Atau informasi alternatif lain seputar pengurangan resiko Preekslamsia atau bahasa sehari-harinya pendarahan pada ibu hamil. Dalam sebuah penelitian yang menggunakan uji laboratorium pada tahun 1999, Women Research Institute the Department of Obstetrics, Gynecology, and Reproductive Sciences, menemukan bahwa paparan tembakau mampu menurunkan resiko Preekslamsia pada ibu hamil. Menariknya informasi ini, juga dimuat dalam American Journal of Obstetrics and Gynecology.
Selain beberapa penelitian tadi, ada juga artikel kesehatan yang merupakan resensi dari beberapa penelitian berhubungan dengan rokok itu sendiri. Salah satunya seperti yang dimuat dalam www.sott.net pada 15 Maret 2012 yang ditulis James P. Siepmann MD. Dalam artikelnya, Siepmann menekankan bahwa kita keliru jika mengatakan bahwa merokok penyebab utama kanker yang menyebabkan kematian. Berdasarkan beberapa penelitian dan tulisan para ahli yang dia kumpulkan, terungkap bahwa peyakit kanker yang kompleks bisa disebabkan oleh berbagai faktor, antara lain: genetika, sistem kekebalan tubuh, paparan radiasi seluler, perubahan DNA, berbagai zat kimia yang masuk dalam tubuh. Sehingga, baginya, merokok bukanlah penyebab utama terjadinya kanker, seperti yang banyak direproduksi oleh berbagai orang atau lembaga terutama lembaga pendidikan belakangan ini.
Berangkat dari alternatif informasi seputar rokok tadi, dan hubungannya dengan ungkapan guru besar ekonomi Universitas Of London, tidak berlebihan kiranya jika civitas akademika yang berasal dari berbagai perguruan tinggi di Indonesia, terutama yang memberlakukan KTR, mempertanyakan kembali para Guru Besar yang dimilikinya untuk memberikan sebuah penjelasan yang bernas serta ilmiah tanpa meninggalkan obyektifitasnya sebagai guru besar dan atau peneliti terkait seputar pemberlakuan KTR di Kampus-kampus.

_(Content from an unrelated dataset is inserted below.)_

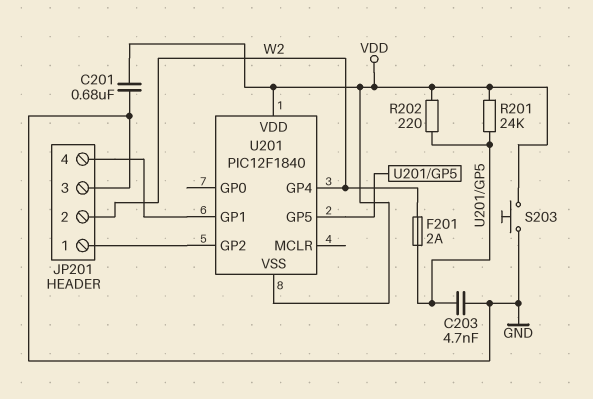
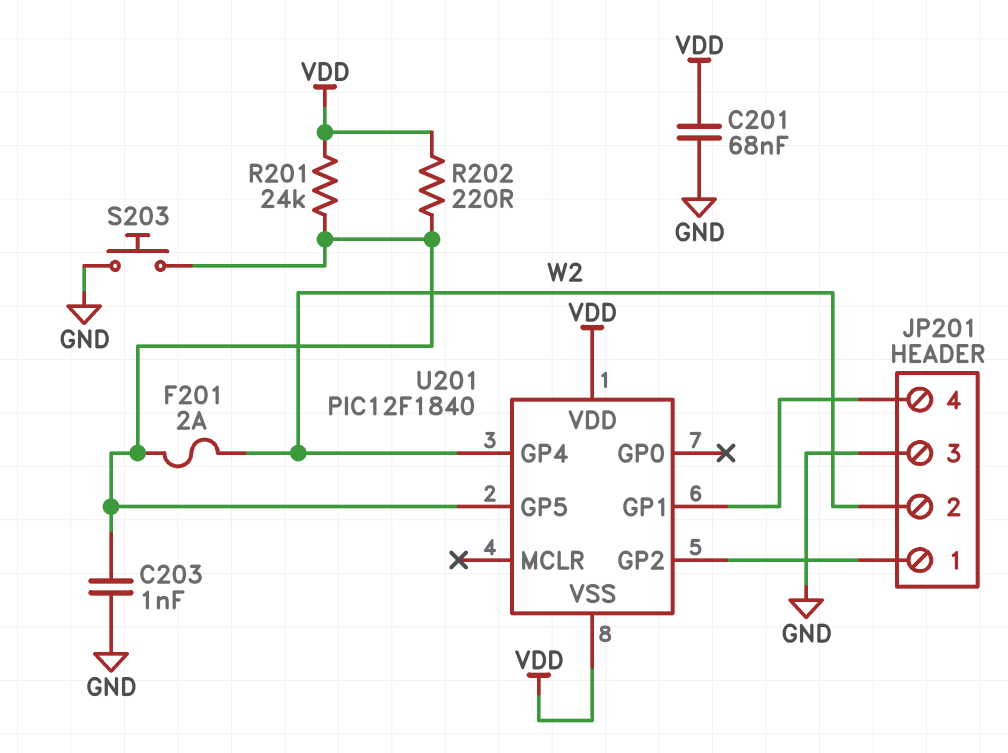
C201: 680nF (GND, VDD) -> 68nF (GND, VDD)
C203: 4.7nF (GND, U201/GP5) -> 1nF (GND, U201/GP5)
S203: button (GND, VDD) -> button (GND, U201/GP5)

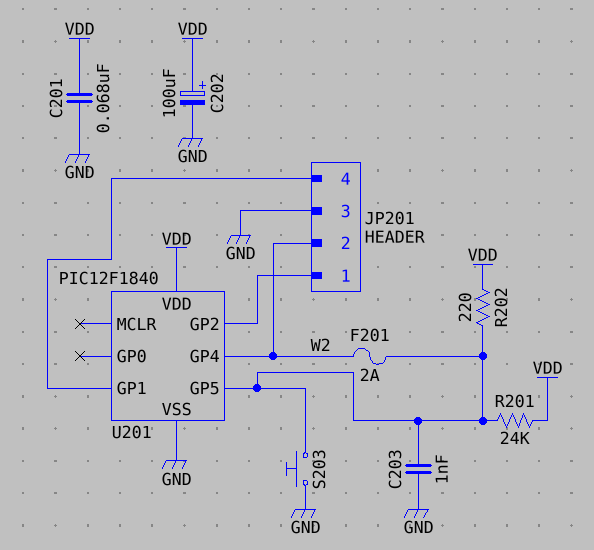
C202: none -> 100uF (plus VDD, minus GND)
U201 pin VSS: VDD -> GND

Sisi obyektifitas menjadi penekanan, dengan maksud mempertegas kualitas keilmuan dari posisi tertinggi dalam semesta pengetahuan. Selain itu, sebagai bahan acuan dalam mengukur kuantitas keilmuan para penyandang gelar guru besar. Bagi saya, ini penting untuk menarik garis tegas pembeda antara guru besar sebagai sebuah “ganjaran” tingkat keilmuan seseorang dan guru besar sebagai sebuah jabatan – dengan relasi kuasa didalamnya- yang diberikan oleh negara (PERMENPAN No.46 Tahun 2013).